5 Şubat 2014 Çarşamba

Otoliz


    Hücrelerin ölümünden sonra intraselüler enzimlerin hareketinin değişmesi ile protein yıkımına ve sonuçta hücrelerin sıvı hale gelmesine yol açar. Otolitik değişiklikler herhangi bir bakteriyel hareketten bağımsızdırlar, soğukta gecikirler, 37 C de muhafaza etmek önemli ölçüde hızlandırır. Doku 57 C'ye ısıtılırsa hemen hemen tamaman inhibe edilir. Kimi organlarda otoliz çok seri şekillenir. Örneğin; ölümden 15 dakika sonra alınan böbrek parçalarında oldukça büyük değişikliklerin şekillendiği görülür. Ancak 0 C'de tutulduğunda bu değişikliklerin daha geç şekillendiğide bir gerçektir.  Otoliz; beyin, böbrek gibi çok iyi özelleşmiş organları, elastik fibriller, kollajen gibi yapılardan daha hızlı ve ciddi olarak etkilemektedir.

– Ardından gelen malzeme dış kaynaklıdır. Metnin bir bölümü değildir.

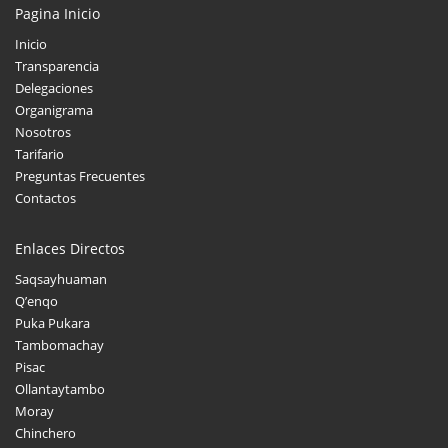
Pagina Inicio
Inicio
Transparencia
Delegaciones
Organigrama
Nosotros
Tarifario
Preguntas Frecuentes
Contactos
Enlaces Directos
Saqsayhuaman
Q’enqo
Puka Pukara
Tambomachay
Pisac
Ollantaytambo
Moray
Chinchero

   Mikroskobik incelemede otoliz olmuş dokunun hücre çekirdekleri kondensasyon (piknoz), fragmentasyon (karyoreksis),lizis veya görülmeme (karyolizis) gösterebilir. Sitoplazma şişmiş ve granüler hale gelebilir ve tüm doku sonradan boyama reaksiyonunda kayıp veya büyük değişimle granüler ve homojenöz kütle haline dönüşür. Otoliz, epitelin dökülmesine, hücrelerin bazal membrandan ayrılmasına yol açar. Ek olarak teşhis önemi olan maddeler (glikojen) miktarca azalır ve uygun fiksasyonun olmayışından dokuya yayılırlar.

 Bakterilerin dokularda yol açtıkları değişiklikler otoliz dekine çok büyük benzerlik gösterir ve ölüm sırasında (septisemi gibi) hasta dokudaki veya yaşamda vücutta normalde bulunan ( Örneğin barsak flora bakterileri gibi) non-patojenik organizmaların çoğalmasıyla meydana gelmektedir. Fiksatifler dokuda mevcut olan veya ölümden sonra meydana gelen ve dokunun daha ileri değişimlerine yol açan bütün bakterileri öldürür.